■ **AUSGEWÄHLTER TEXT**

- - -

Dann bei ca. Km 60 Trinkrucksack alle    Weil Verpflegungsstation verpasst  

Bei ca. Km 65 - 70 in einer Ortschaft bei einem Anwohner angehalten und in der Garage den Rucksack mit Wasser pur aufgefüllt - herzlichen Dank dafür   Meine Rettung  

Die haben neben der Garage gegrillt..... Da hätte ich ja natürlich auch zugreifen können   Aber die Wurst war zu heiß  

Bei Km 80 Verpflegungsstation ----> ENDLICH !!! 

Doch dann         

Von Km 80 bis Km 93 hinter dem Steinbruch mit kleinen Ausnahmen bergauf !!! Da kam für mich langsam der rote Bereich. Jetzt nur nicht absteigen !!! Und es hat auch geklappt   Und ein letztes Mal Pinkeln 

Danach wieder ein schöner Downhill       

Danach endlich im ZIEL !!!!

Effektiv lt. Tacho 5:47 und lt. Ergebnisliste 6:02 und Platz 418  

Fazit: 1 Platten, zu viel Pinklerei, akteptable Zeit. Ein schöner Marathon mit gutem Wetter (Glück gehabt) und für mich ein schönes Ergebnis      


Schöne Grüße an alle, die ich überholt habe im Downhill 

Hitzi


----------



## MTB-News.de




----------



## Deleted 4120 (16. Juni 2003)

@ Hitzi
Das hört sich ja alles wirklich spannend an   !!!
Habe auf dem ganzen Marathon nie jemanden beim Pinkeln gesehen (nur beim Reifen flicken  ) und dachte ich wäre eine Ausnahme, da ich zwischendrin auchmal anhalten mußte, um nachher entspannter weiter fahren zu können   !!!!!
Du hast im Gegensatz zu mir auch meine Freundin am Straßenrand mit Foto gesehen, ich war an der Stelle leider schon vorbei "gesaust"  , hätte sie doch soooo gerne gesehen   !!!!! Naja, ich hoffe Du hast mich ehrenvoll vertreten  !!!!!

- - -

■ **BEREITGESTELLTE DATENSÄTZE**
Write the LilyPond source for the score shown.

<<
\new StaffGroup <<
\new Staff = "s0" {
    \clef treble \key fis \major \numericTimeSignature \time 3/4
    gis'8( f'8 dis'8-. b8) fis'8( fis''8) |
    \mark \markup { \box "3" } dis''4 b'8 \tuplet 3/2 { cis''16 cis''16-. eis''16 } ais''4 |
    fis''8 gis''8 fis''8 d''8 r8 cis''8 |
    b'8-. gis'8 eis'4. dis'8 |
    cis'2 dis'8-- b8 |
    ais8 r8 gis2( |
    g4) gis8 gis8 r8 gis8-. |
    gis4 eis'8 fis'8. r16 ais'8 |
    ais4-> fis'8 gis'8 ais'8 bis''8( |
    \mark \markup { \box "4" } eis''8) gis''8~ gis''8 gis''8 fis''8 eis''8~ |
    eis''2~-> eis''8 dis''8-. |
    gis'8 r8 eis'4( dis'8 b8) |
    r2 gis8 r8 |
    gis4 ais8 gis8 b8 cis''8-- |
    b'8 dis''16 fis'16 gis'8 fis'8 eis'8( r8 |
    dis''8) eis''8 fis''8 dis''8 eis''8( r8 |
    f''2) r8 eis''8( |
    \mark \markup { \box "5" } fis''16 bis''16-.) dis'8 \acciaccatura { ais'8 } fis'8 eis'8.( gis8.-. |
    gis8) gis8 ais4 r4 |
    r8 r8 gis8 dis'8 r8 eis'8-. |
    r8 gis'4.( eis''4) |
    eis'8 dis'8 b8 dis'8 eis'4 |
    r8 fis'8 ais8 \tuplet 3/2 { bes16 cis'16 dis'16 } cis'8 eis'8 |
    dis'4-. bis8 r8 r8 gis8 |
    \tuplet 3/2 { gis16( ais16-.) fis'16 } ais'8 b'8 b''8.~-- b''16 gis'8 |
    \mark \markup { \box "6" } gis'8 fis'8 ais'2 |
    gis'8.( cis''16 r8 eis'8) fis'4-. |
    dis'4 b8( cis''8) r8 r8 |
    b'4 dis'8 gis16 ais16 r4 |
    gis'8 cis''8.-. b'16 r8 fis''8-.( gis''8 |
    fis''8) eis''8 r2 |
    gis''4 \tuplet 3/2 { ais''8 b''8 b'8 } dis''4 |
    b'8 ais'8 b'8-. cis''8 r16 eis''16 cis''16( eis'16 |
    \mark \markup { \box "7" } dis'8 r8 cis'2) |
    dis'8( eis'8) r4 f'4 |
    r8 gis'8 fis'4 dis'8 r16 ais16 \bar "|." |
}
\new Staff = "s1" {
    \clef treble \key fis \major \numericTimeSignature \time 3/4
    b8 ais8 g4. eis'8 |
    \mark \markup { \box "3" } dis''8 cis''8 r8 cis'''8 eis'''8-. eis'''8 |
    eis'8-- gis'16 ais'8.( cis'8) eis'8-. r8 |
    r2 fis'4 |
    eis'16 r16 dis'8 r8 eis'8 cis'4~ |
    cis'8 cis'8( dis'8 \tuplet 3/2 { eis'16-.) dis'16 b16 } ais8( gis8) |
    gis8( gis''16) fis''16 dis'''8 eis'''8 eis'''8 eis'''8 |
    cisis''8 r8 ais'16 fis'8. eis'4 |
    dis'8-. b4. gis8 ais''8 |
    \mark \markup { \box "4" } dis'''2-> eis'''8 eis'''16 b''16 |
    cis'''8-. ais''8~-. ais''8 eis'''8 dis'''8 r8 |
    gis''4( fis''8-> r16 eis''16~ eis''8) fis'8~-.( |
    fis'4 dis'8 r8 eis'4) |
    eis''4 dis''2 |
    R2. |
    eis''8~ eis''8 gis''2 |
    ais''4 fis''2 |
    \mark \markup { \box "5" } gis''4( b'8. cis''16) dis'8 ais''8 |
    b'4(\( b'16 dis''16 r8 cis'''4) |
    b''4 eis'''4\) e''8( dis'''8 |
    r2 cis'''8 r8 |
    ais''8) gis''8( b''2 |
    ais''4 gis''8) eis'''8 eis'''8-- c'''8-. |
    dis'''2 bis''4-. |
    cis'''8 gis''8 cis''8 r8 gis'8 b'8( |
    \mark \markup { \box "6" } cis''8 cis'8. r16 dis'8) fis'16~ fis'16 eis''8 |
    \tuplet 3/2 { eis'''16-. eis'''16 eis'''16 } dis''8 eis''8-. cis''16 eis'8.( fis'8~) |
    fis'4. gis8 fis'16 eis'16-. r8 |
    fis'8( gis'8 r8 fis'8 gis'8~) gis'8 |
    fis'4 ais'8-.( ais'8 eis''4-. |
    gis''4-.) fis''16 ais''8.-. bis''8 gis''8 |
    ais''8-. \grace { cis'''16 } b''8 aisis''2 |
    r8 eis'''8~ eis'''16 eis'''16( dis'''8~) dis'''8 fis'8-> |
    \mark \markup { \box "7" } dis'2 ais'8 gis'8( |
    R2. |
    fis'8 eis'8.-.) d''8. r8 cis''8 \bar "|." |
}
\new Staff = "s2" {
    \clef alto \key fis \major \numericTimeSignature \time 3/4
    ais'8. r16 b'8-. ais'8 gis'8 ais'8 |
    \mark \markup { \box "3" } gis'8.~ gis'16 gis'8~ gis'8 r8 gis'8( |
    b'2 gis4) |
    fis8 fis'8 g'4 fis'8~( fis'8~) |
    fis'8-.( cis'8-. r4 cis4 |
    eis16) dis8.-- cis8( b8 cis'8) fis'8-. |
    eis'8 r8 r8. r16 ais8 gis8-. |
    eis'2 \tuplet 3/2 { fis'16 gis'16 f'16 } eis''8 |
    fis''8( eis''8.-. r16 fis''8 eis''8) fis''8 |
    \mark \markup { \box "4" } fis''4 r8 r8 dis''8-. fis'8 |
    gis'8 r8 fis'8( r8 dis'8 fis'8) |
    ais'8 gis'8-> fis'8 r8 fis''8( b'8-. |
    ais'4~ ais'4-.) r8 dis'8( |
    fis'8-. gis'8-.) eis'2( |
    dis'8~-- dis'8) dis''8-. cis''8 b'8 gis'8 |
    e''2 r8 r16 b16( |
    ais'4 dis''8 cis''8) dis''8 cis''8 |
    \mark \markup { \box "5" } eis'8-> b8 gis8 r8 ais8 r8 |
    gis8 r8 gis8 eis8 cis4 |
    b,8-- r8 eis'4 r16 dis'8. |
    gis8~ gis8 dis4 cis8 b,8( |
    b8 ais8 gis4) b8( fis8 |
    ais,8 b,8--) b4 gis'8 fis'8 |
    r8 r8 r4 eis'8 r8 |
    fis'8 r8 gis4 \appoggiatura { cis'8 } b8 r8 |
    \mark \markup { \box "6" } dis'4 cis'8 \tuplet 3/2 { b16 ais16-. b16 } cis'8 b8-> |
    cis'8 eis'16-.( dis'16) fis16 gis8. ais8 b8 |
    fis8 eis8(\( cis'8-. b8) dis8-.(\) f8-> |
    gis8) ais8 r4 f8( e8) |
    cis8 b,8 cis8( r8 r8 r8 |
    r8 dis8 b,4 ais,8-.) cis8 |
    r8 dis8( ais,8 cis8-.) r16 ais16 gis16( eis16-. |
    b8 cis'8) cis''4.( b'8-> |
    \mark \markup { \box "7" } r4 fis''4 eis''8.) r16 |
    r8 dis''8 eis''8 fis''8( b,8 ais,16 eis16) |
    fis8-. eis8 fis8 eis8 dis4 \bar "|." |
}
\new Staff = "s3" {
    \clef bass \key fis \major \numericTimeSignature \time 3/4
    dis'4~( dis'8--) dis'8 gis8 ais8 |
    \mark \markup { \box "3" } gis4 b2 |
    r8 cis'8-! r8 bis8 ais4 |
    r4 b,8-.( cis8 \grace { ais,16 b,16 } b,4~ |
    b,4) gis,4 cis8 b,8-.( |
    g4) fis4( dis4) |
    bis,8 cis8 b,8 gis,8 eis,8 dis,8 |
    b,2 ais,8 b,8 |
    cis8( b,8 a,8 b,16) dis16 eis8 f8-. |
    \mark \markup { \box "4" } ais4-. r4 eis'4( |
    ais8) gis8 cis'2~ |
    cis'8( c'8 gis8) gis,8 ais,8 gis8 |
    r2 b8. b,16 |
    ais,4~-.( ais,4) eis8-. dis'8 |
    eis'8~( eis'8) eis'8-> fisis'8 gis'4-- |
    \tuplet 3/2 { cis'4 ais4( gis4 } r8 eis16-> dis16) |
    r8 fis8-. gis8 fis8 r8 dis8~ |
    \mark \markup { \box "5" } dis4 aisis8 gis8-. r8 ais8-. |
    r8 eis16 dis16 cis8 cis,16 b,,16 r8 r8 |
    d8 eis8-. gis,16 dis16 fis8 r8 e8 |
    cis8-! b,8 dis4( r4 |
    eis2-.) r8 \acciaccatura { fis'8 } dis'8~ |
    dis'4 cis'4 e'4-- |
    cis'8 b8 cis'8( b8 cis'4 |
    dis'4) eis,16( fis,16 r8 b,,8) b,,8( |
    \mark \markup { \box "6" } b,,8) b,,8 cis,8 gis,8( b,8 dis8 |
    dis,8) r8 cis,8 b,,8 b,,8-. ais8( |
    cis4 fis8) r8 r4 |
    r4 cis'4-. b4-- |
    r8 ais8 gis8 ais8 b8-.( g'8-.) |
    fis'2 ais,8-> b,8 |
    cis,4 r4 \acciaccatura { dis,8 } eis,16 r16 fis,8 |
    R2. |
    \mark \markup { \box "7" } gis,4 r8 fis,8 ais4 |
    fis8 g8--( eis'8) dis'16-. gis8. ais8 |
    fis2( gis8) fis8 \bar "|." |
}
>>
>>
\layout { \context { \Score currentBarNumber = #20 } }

- - -

■ **AUFGABEN ZUR ÜBUNG**
**A)** Listen Sie sämtliche Kilometerangaben auf, die der Text über den Mountainbike-Marathon nennt.
**B)** Beantworten Sie anhand des Textes über den Mountainbike-Marathon folgende Fragen:
(i) Welche Zeit weist die Ergebnisliste für Hitzi aus?
(ii) Welchen Platz belegte Hitzi?
(iii) Wo hat Hitzi laut der Antwort vom 16. Juni 2003 die Freundin gesehen?
**C)** Führen Sie den Text über den Mountainbike-Marathon im Anschluss an seinen letzten Satz fort.
Die Datensätze stammen aus einer anderen Quelle.

■ **ANTWORTEN JE AUFGABE**
**A)** Km 60 (ca.), Km 65–70 (ca.), Km 80, Km 93

**B)**
(i) 6:02
(ii) Platz 418
(iii) Am Straßenrand, mit Foto

**C)**
Respekt für die Gute Fahrzeit in der kleinenRunde, auch nur 20 Minuten langsamer als ich, nur das ich dann aufhören durfte!!! Hätte noch ein bissle weiter fahren können, aber nicht nochmal knapp das Doppelte!!!!!
Der nächste Marathon kommt bestimmt.... in 4 Wochen Albstadtmarathon, 89 km mit 1600HM!! Hab ja noch Zeit  !!!
Ich wünsche Dir eine Gute Erholungspause!!! 

Gruß vom Pumuckel mit der netten Freundin am Straßenrand


----------



## Hitzi (16. Juni 2003)

Hehehehe......      

Habt ihr die gesehen?????

Sind die auch hier???? Sie haben deutsch gesprochen      

Wer kennt die Jungs???

Schöne Grüße

Hitzi


----------



## Hitzi (16. Juni 2003)

> _Original geschrieben von pumuckel _
> *@ Hitzi
> Das hört sich ja alles wirklich spannend an   !!!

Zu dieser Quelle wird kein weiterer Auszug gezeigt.